Much of the credit for removing this final obstacle must be given to the ISP Pipex. At the end of January it announced that it was creating a £2m fund to cover the set-up fee for ADSL, which normally cost £58.753. It also introduced a basic ADSL subscription rate of £29.95. This was reduced to £24.99 at the beginning of February, with the result that Pipex started signing people up at the rate of 300 new connections a day.
Quite what effect this had on BT's plans is unclear, but it is striking that just a couple of weeks later BT announced some major cuts in its wholesale pricing. Even industry regulator Oftel seemed happy with news.
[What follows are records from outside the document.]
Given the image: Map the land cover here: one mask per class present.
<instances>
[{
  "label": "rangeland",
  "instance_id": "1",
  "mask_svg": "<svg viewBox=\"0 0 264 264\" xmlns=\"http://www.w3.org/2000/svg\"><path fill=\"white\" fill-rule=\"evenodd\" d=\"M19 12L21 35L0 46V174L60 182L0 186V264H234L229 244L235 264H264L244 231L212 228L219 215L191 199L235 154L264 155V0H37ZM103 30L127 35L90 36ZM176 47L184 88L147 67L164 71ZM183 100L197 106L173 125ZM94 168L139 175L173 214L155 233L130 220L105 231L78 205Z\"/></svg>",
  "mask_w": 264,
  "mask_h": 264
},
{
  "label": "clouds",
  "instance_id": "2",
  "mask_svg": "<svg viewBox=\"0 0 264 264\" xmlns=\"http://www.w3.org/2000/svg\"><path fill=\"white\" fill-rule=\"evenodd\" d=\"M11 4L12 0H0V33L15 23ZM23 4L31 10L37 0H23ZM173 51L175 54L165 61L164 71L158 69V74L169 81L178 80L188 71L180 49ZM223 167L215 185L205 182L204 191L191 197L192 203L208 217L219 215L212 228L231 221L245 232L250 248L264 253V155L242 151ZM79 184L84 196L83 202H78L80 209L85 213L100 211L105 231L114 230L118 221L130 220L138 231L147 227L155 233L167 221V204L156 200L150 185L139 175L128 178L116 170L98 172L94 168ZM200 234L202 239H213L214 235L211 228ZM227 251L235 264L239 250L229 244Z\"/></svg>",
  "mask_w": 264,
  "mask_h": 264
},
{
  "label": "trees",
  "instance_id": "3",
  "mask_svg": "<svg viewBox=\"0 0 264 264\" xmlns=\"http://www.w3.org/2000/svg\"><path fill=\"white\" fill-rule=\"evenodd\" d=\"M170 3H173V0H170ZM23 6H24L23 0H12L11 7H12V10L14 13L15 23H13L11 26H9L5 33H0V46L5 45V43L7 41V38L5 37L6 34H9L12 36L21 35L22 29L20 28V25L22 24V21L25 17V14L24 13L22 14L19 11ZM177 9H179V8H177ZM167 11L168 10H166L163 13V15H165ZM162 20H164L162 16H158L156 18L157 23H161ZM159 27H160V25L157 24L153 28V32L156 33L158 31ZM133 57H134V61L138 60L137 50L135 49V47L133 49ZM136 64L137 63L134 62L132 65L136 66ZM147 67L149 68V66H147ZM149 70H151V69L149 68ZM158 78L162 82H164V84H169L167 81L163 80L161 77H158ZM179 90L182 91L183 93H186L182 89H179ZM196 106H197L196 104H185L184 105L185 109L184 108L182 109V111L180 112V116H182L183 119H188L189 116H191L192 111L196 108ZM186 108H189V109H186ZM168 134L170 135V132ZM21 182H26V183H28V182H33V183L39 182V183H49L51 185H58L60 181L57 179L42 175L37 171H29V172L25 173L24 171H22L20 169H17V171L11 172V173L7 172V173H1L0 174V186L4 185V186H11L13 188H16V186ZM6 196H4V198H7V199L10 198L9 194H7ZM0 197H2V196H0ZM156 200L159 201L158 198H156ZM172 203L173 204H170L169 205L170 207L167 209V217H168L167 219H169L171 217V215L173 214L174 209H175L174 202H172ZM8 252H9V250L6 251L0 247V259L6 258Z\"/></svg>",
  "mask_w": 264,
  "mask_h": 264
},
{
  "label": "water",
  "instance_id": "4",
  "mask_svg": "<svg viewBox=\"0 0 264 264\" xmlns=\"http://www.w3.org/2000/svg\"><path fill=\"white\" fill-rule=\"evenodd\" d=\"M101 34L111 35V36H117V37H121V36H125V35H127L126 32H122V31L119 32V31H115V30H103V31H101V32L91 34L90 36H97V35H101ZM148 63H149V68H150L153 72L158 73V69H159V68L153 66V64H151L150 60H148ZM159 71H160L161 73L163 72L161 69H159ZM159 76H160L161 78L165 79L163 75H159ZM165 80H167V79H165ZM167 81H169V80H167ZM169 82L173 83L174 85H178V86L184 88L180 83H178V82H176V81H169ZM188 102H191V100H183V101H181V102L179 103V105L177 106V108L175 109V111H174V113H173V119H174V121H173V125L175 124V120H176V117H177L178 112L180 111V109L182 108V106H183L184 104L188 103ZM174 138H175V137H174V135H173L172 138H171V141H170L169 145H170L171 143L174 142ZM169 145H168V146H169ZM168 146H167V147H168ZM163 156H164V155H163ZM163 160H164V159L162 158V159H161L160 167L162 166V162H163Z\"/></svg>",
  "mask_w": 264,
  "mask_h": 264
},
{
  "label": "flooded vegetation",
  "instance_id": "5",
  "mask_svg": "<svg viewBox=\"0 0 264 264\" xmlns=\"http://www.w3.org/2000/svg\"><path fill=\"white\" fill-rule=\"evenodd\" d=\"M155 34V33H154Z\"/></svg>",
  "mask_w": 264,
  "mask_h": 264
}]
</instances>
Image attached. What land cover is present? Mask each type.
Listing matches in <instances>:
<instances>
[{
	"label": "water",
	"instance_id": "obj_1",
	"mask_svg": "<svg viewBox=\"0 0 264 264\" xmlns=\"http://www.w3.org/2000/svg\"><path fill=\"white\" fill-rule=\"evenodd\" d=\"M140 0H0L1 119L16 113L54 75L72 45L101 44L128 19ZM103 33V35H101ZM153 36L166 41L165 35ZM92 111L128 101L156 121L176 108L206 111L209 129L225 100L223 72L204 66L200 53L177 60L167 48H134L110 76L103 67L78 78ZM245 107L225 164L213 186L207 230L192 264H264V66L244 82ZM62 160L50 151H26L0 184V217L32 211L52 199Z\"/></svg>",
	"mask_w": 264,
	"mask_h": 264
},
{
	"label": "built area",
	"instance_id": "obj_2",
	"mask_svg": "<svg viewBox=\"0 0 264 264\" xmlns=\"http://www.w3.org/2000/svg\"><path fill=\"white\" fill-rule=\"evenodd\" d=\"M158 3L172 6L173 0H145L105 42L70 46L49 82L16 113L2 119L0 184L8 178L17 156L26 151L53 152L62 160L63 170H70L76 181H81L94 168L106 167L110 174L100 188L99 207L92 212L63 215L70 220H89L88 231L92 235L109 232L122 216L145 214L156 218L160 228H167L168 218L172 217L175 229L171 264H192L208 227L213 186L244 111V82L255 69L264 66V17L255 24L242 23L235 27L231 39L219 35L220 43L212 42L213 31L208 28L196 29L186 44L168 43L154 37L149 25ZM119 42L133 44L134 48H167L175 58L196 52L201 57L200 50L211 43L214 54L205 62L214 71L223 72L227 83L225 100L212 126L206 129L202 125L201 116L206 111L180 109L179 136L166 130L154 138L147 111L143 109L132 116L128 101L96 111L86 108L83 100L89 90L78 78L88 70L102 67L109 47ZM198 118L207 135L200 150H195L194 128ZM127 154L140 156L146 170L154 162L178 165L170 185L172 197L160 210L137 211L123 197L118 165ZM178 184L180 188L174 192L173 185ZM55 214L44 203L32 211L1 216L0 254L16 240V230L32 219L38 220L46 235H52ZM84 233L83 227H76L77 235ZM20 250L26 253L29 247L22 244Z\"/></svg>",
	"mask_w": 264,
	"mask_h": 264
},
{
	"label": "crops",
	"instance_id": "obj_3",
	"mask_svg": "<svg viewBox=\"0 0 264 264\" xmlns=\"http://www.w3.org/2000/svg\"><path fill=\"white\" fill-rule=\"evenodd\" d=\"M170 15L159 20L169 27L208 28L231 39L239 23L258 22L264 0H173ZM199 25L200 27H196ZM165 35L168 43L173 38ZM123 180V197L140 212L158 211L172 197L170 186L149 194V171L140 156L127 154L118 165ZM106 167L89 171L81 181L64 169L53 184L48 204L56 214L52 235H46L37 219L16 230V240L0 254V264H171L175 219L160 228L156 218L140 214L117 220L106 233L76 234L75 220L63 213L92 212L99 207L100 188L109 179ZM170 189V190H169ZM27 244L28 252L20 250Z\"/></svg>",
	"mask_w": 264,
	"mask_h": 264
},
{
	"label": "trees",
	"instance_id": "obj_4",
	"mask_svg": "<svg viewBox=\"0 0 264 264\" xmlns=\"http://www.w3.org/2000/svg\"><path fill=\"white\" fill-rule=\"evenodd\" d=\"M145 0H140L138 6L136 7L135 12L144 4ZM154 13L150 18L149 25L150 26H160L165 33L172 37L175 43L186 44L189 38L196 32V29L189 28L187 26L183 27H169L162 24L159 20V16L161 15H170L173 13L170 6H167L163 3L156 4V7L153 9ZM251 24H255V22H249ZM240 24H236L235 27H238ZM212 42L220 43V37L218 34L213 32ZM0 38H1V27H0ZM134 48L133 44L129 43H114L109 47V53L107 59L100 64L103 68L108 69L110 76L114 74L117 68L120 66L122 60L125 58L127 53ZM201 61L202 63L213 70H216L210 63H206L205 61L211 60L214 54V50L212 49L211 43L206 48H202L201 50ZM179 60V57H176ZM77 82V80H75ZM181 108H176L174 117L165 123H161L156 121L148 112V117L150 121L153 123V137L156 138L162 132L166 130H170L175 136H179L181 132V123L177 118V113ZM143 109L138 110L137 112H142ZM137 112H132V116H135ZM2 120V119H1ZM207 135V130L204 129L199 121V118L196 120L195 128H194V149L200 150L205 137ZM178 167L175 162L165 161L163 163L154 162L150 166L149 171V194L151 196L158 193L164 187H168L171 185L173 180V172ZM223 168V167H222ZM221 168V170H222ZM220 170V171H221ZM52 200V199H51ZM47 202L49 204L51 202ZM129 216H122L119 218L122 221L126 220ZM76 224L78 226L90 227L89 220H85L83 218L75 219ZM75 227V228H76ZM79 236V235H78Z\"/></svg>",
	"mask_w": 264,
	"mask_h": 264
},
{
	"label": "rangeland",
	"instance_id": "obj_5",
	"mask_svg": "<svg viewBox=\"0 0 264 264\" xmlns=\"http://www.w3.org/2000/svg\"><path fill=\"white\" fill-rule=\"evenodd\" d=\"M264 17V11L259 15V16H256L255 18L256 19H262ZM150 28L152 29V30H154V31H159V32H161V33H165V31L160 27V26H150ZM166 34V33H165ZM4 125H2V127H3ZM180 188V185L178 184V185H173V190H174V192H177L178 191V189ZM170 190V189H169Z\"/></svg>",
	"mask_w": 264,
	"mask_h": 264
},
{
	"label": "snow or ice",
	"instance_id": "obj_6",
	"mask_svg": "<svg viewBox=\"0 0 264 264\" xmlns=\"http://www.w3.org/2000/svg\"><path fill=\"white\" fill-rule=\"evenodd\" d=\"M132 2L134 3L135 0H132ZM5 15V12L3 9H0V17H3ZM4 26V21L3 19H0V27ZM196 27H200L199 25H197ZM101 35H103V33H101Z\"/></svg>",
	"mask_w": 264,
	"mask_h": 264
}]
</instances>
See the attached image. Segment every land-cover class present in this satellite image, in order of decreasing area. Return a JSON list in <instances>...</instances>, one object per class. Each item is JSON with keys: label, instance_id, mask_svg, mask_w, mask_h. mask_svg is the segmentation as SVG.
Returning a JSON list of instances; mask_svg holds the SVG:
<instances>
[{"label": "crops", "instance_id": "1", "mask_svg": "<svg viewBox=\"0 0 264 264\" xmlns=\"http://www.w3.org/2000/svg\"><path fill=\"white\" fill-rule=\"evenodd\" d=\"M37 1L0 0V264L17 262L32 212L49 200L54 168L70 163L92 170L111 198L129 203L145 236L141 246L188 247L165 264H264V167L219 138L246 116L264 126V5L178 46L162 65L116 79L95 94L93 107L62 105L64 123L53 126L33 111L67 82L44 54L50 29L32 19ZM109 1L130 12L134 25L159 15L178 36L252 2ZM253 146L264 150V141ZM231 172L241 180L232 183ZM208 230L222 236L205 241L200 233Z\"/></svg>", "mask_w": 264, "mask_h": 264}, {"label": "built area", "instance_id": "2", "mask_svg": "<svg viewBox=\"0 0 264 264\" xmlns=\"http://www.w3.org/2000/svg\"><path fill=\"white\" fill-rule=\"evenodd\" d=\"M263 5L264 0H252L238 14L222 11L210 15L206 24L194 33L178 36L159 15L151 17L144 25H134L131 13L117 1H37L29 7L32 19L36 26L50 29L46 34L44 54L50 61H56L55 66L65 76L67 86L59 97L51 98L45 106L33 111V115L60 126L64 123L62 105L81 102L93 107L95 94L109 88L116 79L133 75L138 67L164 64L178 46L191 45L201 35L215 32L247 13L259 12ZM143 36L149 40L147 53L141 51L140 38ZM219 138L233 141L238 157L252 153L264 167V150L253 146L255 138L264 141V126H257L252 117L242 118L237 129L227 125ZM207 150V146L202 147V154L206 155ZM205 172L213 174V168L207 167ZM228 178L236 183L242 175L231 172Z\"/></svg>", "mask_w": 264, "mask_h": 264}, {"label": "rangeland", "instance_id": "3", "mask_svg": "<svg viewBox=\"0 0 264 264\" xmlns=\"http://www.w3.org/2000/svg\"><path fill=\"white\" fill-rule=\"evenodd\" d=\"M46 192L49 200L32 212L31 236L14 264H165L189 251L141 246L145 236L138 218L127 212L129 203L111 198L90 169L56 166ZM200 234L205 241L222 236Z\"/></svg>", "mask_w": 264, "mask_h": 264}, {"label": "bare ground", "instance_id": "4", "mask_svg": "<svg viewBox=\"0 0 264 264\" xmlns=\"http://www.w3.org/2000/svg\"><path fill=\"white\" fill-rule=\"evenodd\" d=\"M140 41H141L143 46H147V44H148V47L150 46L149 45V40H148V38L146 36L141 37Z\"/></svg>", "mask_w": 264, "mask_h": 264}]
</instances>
Pipex responded to BT's move with yet lower prices - less than £20 per month for its basic service. This level was soon matched by other ISPs. As figures on the ADSLguide site show, prices for business ADSL services have also been reduced by many ISPs.
ADSLguide is probably the best place to keep up with ADSL's rapidly changing landscape. As well as news, the site offers an excellent series of FAQs, including one on the wires-only service. Perhaps even more valuable for garnering the latest information, rumours and opinions from people who are actually installing and using ADSL are ADSLguide's Web-based message forums.
The comments on these forums make it clear that ADSL is finally happening. Not only is there a palpable excitement among current and potential users that has long been absent from the ADSL world, but it seems that suppliers are really making an effort.
Reading through the ADSLguide forums for the various ISPs - there are more than 50 of them - you find, alongside the inevitable gripes about things not working or turning up late, a surprising number of satisfied customers, many praising their suppliers for actually activating their ADSL connections early.
Extraordinarily, there is even occasional praise for BT. Indeed, it seems that by limiting its intervention to the appropriate realm - that of the exchanges - and letting users and third-party suppliers deal with the rest, the ADSL bottleneck that has throttled broadband roll out in this country has been cleared. At last, the UK's ADSL era has arrived.